Je pédale tellement vite que mes cuisses brûlent sous le feu de l’exercice.
Vous savez quand vous vous répétez qu’il ne faut pas penser à quelque chose et que ça vous fait psychoter encore plus dessus ?
Quand mes yeux rencontrent enfin la petite mamie et que je vois qu’elle se souvient de moi, c’est comme si un pansement instantané s’était mit sur mon petit coeur blessé.
Elle me fait de la place pour que je rentre ranger ses courses. Elle s’assoie à sa petite table de cuisine et continue à feuilleter son vieil album photo.
– Dites moi madame, qu’avez-vous là ?
– Ahhh ! Mes photos de quand j’étais plus jeune ! Je n’étais pas à croquer ?
Même en noir et blanc, le papier jaunit par le temps, on peut distinguer son beau visage.
– Vous avez pris cette photo quand ? Tout à l’heure, avant que je vienne vous voir ?
Elle dirige son visage qui ressemble désormais à celui des chiens tout fripés dans la pub de crème anti-âge et me sourit tendrement.
– Vous êtes bien gentille mon enfant ! Non non non, ça c’était quand nous étions en Guerre, le jour de la libération des camps. On avait tout préparé pour fêter l’arrivée des détenus et festoyer correctement ! Et puis, les trains sont arrivés. Les matelas de fortune transportaient les corps tout desséchés des pauvres juifs. J’avais beau avoir 4 ans, je m’en souviens comme si c’était hier. On a aidé comme on a pu. Certains ne pouvaient plus manger même après avoir été affamés pendant des jours, des semaines entières.

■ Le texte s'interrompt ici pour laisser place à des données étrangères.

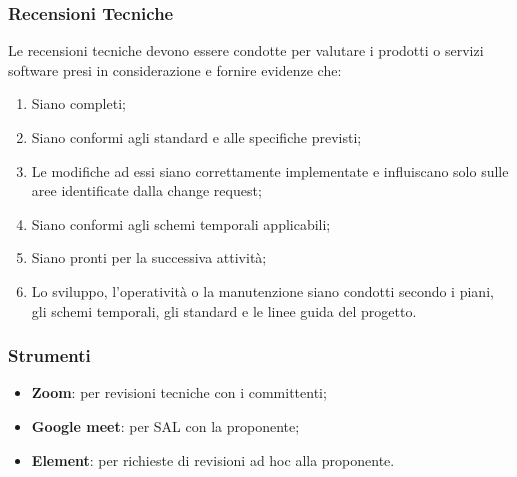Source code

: \subsubsection{Recensioni Tecniche}
Le recensioni tecniche devono essere condotte per valutare i prodotti o servizi software presi in considerazione e fornire evidenze che:
\begin{enumerate}
    \item Siano completi;
    \item Siano conformi agli standard e alle specifiche previsti;
    \item Le modifiche ad essi siano correttamente implementate e influiscano solo sulle aree identificate dalla change request;
    \item Siano conformi agli schemi temporali applicabili;
    \item Siano pronti per la successiva attività;
    \item Lo sviluppo, l'operatività o la manutenzione siano condotti secondo i piani, gli schemi temporali, gli standard e le linee guida del progetto.
\end{enumerate}


\subsubsection{Strumenti}
\begin{itemize}
    \item \textbf{Zoom}: per revisioni tecniche con i committenti;
    \item \textbf{Google meet}: per SAL con la proponente; 
    \item \textbf{Element}: per richieste di revisioni ad hoc alla proponente.
\end{itemize}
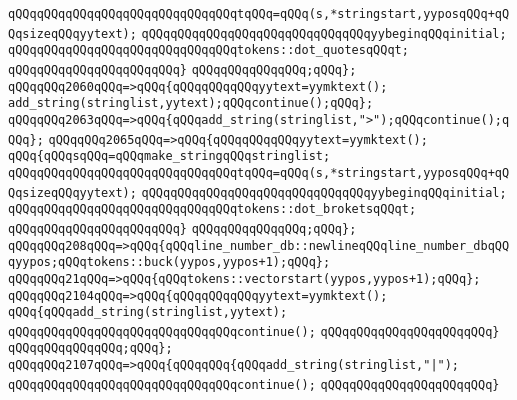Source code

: \verb|qQQqqQQqqQQqqQQqqQQqqQQqqQQqqQQqtqQQq=qQQq(s,*stringstart,yyposqQQq+qQQqsizeqQQqyytext);|\newline
\verb|qQQqqQQqqQQqqQQqqQQqqQQqqQQqqQQqyybeginqQQqinitial;|\newline
\verb|qQQqqQQqqQQqqQQqqQQqqQQqqQQqqQQqtokens::dot_quotesqQQqt;|\newline
\verb|qQQqqQQqqQQqqQQqqQQqqQQq}|\newline
\verb|qQQqqQQqqQQqqQQq;qQQq};|\newline
\verb|qQQqqQQq2060qQQq=>qQQq{qQQqqQQqqQQqyytext=yymktext();|\newline
\verb|add_string(stringlist,yytext);qQQqcontinue();qQQq};|\newline
\verb|qQQqqQQq2063qQQq=>qQQq{qQQqadd_string(stringlist,">");qQQqcontinue();qQQq};|\newline
\verb|qQQqqQQq2065qQQq=>qQQq{qQQqqQQqqQQqyytext=yymktext();|\newline
\verb|qQQq{qQQqsqQQq=qQQqmake_stringqQQqstringlist;|\newline
\verb|qQQqqQQqqQQqqQQqqQQqqQQqqQQqqQQqtqQQq=qQQq(s,*stringstart,yyposqQQq+qQQqsizeqQQqyytext);|\newline
\verb|qQQqqQQqqQQqqQQqqQQqqQQqqQQqqQQqyybeginqQQqinitial;|\newline
\verb|qQQqqQQqqQQqqQQqqQQqqQQqqQQqqQQqtokens::dot_broketsqQQqt;|\newline
\verb|qQQqqQQqqQQqqQQqqQQqqQQq}|\newline
\verb|qQQqqQQqqQQqqQQq;qQQq};|\newline
\verb|qQQqqQQq208qQQq=>qQQq{qQQqline_number_db::newlineqQQqline_number_dbqQQqyypos;qQQqtokens::buck(yypos,yypos+1);qQQq};|\newline
\verb|qQQqqQQq21qQQq=>qQQq{qQQqtokens::vectorstart(yypos,yypos+1);qQQq};|\newline
\verb|qQQqqQQq2104qQQq=>qQQq{qQQqqQQqqQQqyytext=yymktext();|\newline
\verb|qQQq{qQQqadd_string(stringlist,yytext);|\newline
\verb|qQQqqQQqqQQqqQQqqQQqqQQqqQQqqQQqcontinue();|\newline
\verb|qQQqqQQqqQQqqQQqqQQqqQQq}|\newline
\verb|qQQqqQQqqQQqqQQq;qQQq};|\newline
\verb|qQQqqQQq2107qQQq=>qQQq{qQQqqQQq{qQQqadd_string(stringlist,"|\verb#|");#\newline
\verb|qQQqqQQqqQQqqQQqqQQqqQQqqQQqqQQqcontinue();|\newline
\verb|qQQqqQQqqQQqqQQqqQQqqQQq}|\newline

Leurs corps puaient comme si ils s’étaient baignés dans leur excréments. Ils n’avaient même pas la force de se réjouir, de sourire ou d’être soulagés tellement ils étaient traumatisés. Leurs regards. Jamais je n’oublierais leurs regards.
Je continue de me tenir là, mon paquet de brioche à la main, désemparée.
J’ai mon chez moi. Je suis en bonne santé et j’ai toujours de quoi manger. Plus jamais je ne me plaindrais de toute ma vie.